– Оу, да? Ну тогда ладно. Тогда лучше уж пусть прилетают, – с самым серьёзным видом отозвалась я, наблюдая, как Лизка помешивает кашу.
– Небось обгадят всё, – буркнула, прекрасно понимая, что никаких птиц не будет, если только моя неугомонная подруженька не загонит их пинками к моему окну. Она может. И не важно, что тут четырнадцатый этаж.
– А коль и обгадят, то к деньгам, – спокойно отозвалась подруга. – Иди, со́ли и сахара сыпани сама, да помешай. Вот та-а-ак. Хорошо. Скоро готово будет. А пока идём на балкон, – произнесла она, прихватив оставшуюся до сих пор на столе плошку с зерном.
Дверь как ни странно открылась с первой же попытки. Снега начались недавно, и особо обильных пока не было. Зябко ёжась под ледяными порывами ветра, Лизка, жестом заправского сеятеля взмахнула рукой, рассыпая зерно на девственно нетронутый снежок.
– Горсть снега зачерпни, и внутрь пойдём, – говорит.
Сказано-сделано. Одно хорошо – на морозце взбодрилась, хотя пальцам зябко от снежного комка.
– Та-ак, дуй к раковине, а то капаешь на пол, – Лизка подтолкнула меня в спину. – На, – протянула сито. – Раскроши сюда свой снежок, да смотри, чтобы ни крошечки, ни зёрнышка никуда не улетело. Промой под проточной горячей водой…
– Сомневаюсь, что на Руси в старину девы так же делали, – проворчала я, но поймав укоризненный взгляд, сдалась: – Ну да ладно.
Сказано промыть – промыла, пока в сите не остались одни только зёрнышки.
– А теперь пересчитай крупицы.
– С ума сошла? – выпалила я, глядя на горку мелких, не крупнее пшена зёрнышек, искренне сожалея, что зачерпнула столь большую горсть.
– Ты их просто попарно в сторонку сдвигай. Важно знать, чётное их количество или нет, – спокойно отозвалась подруга.
За этим-то делом я и начала задрёмывать.
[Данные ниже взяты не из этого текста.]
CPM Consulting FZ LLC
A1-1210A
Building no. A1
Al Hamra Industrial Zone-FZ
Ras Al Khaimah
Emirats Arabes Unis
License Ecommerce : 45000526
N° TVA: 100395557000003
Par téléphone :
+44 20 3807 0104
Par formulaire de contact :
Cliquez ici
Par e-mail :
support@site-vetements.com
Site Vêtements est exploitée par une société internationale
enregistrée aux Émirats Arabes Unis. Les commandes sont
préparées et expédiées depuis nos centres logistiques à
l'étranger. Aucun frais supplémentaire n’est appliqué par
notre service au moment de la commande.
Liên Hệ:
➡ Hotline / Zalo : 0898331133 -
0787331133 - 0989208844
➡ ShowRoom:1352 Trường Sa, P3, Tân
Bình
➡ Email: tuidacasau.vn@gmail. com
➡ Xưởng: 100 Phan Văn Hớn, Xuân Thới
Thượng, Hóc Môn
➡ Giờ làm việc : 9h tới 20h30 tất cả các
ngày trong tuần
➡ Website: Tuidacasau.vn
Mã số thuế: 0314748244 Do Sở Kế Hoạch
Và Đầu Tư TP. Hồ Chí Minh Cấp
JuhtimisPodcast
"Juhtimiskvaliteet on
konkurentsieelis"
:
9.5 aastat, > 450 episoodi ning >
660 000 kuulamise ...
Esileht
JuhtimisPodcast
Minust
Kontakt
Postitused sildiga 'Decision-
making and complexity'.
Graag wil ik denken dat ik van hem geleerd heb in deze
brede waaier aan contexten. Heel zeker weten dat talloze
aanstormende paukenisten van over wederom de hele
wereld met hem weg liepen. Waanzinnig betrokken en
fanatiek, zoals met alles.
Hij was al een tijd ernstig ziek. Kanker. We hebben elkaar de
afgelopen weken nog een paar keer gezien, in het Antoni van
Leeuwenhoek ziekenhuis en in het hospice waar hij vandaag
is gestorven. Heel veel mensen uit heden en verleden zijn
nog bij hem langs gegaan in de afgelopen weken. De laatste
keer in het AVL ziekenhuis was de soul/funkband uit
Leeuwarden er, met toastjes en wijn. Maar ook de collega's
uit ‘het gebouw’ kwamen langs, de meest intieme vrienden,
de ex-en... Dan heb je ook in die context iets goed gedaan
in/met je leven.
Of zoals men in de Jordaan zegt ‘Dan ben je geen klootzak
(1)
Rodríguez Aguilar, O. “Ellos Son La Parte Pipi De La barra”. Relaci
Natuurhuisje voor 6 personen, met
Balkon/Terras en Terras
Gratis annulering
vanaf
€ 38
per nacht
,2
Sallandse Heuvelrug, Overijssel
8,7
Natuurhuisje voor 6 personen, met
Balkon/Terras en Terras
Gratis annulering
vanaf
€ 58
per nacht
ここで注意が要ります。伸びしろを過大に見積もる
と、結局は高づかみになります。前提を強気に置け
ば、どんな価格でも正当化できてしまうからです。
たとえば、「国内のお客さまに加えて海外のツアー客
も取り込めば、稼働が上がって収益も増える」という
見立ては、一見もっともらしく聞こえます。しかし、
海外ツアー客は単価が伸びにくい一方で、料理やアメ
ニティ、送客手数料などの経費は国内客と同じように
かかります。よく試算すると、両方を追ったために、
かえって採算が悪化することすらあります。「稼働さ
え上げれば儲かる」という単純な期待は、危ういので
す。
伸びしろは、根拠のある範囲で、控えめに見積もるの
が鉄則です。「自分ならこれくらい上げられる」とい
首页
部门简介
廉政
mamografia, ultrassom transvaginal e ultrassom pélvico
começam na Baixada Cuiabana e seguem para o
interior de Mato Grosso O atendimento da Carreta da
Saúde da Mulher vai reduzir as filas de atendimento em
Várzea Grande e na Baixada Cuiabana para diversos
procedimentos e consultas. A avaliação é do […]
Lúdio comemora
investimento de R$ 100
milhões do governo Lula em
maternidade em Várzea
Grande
Зерно меленькое, его много, гоняю по ситу, и носом клюю. И всё же домучила. В процессе я прихлёбывала подсунутое мне вино, так что к концу действа в голове приятно зашумело, по телу разлилась лёгкость, а происходящее стало напоминать сон.
Дальше мы делали что-то ещё, потом выложили в тарелку кашу, оделись и куда-то пошли, но едва вышли на лестничную площадку, как двери лифта тут же отворились. Я к тому моменту была уже основательно пьяна, и потом действовала как марионетка – что Лизка велела, то и делала. Кого-то, помнится, кормила той кашей. У того кого-то были начищенные до блеска дорогие мужские ботинки и чёрные брюки. Что было выше, я не видела, почему-то смущаясь поднять взгляд. Потом… Потом ещё что-то было, но не помню, что. Кажется, даже песни пели… Ночью… Как ещё соседи жалобу не накатали?